Phase I study of transarterial chemoembolization of lung metastases.

Abstract

3602 Background: Lung chemoembolization (via the bronchial or pulmonary artery) is a new treatment option for unresectable and unablatable lung metastases. Methods: 10 patients with unresectable and unablatable lung, endobronchial, or mediastinal metastases, who failed systemic chemotherapy, were enrolled in this single center, single arm, phase I trial. Pulmonary and bronchial angiography was performed in all patients, to determine the blood supply to the lung metastases. Based on the angiographic findings, bronchial or pulmonary artery chemoembolization was performed, using a lipiodol / mitomycin emulsion, followed by spherical particles. Technical success, safety, efficacy, and pharmacokinetics were evaluated. Wilcoxon signed-rank test was used to compare change in size of treated versus untreated tumors. Results: On angiography, all patients had lung metastases that were hypervascular compared to normal lung. 90% of patients had lung metastases supplied by the bronchial artery, and 10% were supplied by the pulmonary artery. Technical success rate of intra-tumoral drug delivery was 100% (95% CI: 76-100%). There were no severe adverse events, and all patients met criteria for discharge 4 hours post procedure. Response rate of treated lesions was 10% by RECIST and 40% by PERCIST. Treated tumors were mostly stable to decreased in size after chemoembolization (median change in size: 0%; IQR: -11% to 2%; mean: -4%), and untreated tumors were mostly increased in size (median change in size: 10%; IQR: 0% to 17%; mean 9%; p= 0.02).
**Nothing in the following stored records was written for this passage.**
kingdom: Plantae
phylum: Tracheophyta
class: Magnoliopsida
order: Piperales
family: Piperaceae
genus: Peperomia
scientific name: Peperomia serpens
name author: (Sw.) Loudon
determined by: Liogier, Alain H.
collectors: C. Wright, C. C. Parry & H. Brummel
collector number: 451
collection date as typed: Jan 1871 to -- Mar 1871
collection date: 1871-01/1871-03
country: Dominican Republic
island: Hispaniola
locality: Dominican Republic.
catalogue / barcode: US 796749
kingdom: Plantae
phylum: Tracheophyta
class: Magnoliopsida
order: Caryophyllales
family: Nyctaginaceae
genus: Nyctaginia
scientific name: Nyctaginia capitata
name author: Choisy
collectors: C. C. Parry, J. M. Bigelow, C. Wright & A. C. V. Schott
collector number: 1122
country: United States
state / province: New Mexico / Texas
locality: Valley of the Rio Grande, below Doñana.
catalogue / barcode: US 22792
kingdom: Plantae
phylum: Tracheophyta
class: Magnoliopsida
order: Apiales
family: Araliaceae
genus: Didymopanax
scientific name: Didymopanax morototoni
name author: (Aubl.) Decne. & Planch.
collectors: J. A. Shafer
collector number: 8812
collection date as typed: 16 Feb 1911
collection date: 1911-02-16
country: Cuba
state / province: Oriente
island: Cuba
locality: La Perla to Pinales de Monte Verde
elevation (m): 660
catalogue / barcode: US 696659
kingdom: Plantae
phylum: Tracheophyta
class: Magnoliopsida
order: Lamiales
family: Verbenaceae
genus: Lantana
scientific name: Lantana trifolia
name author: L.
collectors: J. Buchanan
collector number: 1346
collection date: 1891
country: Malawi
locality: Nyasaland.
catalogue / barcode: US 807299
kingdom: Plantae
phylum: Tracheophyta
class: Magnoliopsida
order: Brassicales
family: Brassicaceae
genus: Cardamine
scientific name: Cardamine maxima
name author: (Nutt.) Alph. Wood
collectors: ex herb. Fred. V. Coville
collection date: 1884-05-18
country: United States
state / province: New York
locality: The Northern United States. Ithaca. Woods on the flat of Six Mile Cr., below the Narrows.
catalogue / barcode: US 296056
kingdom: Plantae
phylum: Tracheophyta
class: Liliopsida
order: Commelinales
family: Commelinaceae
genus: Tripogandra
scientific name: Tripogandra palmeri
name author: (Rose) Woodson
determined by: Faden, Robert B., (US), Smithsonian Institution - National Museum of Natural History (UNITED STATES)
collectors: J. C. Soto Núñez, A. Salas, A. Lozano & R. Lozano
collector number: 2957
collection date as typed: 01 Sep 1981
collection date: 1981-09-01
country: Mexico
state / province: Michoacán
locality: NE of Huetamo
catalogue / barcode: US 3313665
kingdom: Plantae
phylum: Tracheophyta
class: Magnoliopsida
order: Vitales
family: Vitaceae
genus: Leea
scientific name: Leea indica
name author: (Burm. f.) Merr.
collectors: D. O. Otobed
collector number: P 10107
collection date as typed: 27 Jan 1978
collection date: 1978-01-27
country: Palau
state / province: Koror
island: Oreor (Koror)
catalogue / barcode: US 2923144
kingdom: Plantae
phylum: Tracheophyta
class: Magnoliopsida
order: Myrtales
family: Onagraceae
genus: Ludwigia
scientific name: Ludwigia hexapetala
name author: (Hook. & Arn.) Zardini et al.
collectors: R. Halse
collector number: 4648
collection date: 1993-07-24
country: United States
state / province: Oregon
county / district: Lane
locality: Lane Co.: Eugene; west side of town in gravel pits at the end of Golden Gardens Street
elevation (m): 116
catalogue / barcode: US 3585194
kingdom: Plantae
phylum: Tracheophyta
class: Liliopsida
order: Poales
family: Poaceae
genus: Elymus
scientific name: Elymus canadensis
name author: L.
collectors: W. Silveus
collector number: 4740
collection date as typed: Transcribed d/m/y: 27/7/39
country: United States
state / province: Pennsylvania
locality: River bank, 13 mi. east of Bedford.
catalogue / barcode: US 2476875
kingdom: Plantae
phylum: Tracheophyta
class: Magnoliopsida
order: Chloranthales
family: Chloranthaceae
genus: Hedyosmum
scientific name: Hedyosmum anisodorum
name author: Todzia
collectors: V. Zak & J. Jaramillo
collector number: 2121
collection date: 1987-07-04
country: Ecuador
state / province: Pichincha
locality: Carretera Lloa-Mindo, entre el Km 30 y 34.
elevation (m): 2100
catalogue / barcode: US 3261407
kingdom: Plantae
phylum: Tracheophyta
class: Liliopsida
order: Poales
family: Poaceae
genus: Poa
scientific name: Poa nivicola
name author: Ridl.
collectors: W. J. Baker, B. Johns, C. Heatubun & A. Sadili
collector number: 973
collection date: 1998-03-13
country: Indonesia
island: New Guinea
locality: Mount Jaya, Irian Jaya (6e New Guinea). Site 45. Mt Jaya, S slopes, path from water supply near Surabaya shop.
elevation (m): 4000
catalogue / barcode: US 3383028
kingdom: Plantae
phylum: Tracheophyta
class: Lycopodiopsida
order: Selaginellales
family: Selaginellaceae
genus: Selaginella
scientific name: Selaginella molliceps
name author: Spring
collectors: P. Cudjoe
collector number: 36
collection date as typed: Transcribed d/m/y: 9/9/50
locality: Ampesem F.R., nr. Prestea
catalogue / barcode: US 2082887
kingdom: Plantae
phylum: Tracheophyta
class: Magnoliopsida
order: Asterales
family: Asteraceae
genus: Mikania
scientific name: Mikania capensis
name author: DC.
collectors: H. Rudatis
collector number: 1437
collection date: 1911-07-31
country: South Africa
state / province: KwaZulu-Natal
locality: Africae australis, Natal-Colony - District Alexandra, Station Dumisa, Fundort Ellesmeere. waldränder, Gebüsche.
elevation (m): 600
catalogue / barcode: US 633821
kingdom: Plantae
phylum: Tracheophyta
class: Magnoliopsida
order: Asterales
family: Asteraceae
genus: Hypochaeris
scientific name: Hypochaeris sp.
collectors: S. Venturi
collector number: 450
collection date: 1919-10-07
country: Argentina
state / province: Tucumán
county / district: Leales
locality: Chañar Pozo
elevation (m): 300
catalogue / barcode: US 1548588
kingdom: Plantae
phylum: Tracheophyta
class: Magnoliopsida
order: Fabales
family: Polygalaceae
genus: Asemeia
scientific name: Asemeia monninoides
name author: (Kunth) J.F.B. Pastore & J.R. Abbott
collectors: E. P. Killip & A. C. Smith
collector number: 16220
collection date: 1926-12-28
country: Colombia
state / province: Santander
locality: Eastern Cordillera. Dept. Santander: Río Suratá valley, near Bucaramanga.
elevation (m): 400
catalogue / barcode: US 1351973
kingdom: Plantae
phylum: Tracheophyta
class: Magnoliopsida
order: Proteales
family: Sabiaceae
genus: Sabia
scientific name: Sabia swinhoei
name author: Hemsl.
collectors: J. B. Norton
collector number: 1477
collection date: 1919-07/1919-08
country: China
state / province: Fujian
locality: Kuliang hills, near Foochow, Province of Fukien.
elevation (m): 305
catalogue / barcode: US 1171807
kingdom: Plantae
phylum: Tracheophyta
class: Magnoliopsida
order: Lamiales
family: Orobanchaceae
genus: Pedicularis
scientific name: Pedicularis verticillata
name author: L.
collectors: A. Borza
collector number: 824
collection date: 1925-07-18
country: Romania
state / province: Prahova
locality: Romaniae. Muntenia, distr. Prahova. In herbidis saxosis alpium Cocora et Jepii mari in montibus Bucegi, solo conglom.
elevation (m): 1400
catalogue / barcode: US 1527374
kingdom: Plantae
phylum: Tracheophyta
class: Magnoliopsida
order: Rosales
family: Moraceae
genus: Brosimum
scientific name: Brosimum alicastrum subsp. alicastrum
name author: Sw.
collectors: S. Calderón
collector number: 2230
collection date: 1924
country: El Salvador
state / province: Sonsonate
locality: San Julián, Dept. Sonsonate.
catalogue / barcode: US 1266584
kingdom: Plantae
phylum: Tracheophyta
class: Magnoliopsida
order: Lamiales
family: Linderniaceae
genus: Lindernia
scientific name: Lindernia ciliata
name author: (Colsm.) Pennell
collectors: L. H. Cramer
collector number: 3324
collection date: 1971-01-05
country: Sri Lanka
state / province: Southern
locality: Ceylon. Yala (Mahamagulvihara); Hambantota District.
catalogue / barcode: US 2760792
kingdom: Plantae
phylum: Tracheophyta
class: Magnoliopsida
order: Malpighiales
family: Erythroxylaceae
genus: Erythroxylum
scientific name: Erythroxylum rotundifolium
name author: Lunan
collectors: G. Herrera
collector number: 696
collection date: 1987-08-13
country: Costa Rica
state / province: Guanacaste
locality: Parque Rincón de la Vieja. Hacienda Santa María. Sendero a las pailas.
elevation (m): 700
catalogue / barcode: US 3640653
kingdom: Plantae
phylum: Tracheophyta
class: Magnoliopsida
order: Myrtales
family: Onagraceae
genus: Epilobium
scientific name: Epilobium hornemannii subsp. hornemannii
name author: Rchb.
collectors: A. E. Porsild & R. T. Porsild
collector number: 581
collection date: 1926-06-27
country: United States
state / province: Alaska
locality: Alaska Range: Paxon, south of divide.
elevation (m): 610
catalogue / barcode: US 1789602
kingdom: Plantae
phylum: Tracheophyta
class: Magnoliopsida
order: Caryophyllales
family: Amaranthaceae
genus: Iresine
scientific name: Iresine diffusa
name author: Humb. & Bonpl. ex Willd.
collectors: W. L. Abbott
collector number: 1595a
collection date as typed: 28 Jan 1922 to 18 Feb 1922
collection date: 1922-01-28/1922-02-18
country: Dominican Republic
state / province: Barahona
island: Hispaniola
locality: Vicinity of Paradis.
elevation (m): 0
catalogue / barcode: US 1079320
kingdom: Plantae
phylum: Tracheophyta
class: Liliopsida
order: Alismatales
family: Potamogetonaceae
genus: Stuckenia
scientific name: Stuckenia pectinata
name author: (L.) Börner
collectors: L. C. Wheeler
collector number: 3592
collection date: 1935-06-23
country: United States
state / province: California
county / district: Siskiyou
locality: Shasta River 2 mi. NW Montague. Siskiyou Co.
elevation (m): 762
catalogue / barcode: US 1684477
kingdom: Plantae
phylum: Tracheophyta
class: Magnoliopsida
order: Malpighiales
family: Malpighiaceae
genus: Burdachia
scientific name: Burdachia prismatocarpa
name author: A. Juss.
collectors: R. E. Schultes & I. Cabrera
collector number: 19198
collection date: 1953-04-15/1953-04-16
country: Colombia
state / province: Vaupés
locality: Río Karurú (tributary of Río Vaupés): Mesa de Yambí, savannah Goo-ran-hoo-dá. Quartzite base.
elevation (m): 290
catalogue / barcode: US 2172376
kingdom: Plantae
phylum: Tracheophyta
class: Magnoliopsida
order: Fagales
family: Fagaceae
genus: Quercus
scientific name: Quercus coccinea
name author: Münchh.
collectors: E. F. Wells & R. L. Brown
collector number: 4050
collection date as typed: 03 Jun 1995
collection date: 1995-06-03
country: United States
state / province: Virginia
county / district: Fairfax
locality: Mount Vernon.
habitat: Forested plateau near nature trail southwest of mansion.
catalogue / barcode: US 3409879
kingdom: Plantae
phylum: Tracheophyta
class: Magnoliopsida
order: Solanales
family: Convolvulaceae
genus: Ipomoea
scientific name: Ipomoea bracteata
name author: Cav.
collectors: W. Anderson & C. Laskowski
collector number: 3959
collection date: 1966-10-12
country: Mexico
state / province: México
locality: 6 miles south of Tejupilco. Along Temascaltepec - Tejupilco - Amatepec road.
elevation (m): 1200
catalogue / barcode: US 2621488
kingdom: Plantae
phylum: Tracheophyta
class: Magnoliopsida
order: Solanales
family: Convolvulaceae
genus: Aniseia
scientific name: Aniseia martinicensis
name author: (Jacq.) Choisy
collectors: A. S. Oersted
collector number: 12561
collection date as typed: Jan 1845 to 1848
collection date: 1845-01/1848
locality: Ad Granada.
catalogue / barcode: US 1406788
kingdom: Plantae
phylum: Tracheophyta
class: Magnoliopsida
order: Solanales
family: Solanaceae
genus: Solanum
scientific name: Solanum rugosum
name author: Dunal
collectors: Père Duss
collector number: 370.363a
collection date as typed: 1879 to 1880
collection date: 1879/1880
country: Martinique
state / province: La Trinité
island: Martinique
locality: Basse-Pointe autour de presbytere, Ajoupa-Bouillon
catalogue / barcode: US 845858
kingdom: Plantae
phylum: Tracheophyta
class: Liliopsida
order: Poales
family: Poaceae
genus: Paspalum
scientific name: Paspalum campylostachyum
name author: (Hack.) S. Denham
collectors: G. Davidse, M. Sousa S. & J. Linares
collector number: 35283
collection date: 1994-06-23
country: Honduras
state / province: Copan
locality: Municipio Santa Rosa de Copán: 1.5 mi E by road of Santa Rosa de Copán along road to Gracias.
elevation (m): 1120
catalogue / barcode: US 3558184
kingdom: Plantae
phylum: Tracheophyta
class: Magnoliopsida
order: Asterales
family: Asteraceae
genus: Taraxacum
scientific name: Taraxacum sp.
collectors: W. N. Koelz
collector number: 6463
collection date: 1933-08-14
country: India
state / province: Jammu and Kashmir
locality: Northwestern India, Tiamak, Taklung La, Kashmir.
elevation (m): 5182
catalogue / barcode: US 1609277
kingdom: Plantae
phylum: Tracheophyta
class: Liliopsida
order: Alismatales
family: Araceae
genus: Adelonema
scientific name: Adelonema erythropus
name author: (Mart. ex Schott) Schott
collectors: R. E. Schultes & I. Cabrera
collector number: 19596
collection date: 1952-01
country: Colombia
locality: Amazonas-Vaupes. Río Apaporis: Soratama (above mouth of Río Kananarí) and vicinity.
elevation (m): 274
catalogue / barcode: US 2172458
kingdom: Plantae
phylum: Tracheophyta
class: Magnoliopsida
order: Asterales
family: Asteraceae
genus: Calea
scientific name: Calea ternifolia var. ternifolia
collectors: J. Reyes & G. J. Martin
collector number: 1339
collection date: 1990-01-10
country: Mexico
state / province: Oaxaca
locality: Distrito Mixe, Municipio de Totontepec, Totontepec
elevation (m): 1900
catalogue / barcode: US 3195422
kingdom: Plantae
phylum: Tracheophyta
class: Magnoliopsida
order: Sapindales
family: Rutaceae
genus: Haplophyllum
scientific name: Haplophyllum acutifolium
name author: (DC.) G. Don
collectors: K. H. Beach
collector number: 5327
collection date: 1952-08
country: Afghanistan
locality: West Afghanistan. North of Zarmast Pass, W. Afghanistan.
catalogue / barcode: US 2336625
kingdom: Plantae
Intra-tumoral lipiodol retention at 4-6 weeks was correlated with decreased tumor size and metabolic activity. Pharmacokinetics showed that 45% of the mitomycin dose underwent burst release in 2 minutes, and 55% of the dose was retained intratumorally with a half-life > 5 hours. Initial tumor-to-plasma ratio of mitomycin concentration was 380. Half-life of intratumoral lipiodol retention was 16 days. In vitro experiments showed 50% emulsion separation in 6.2 days, and 50% drug release in 7.1 hours. Conclusions: Lung chemoembolization can safely treat lung, mediastinal, and endobronchial metastases, with minimal systemic toxicity. High intratumoral drug concentrations after chemoembolization can overcome chemoresistance. Clinical trial information: NCT04200417.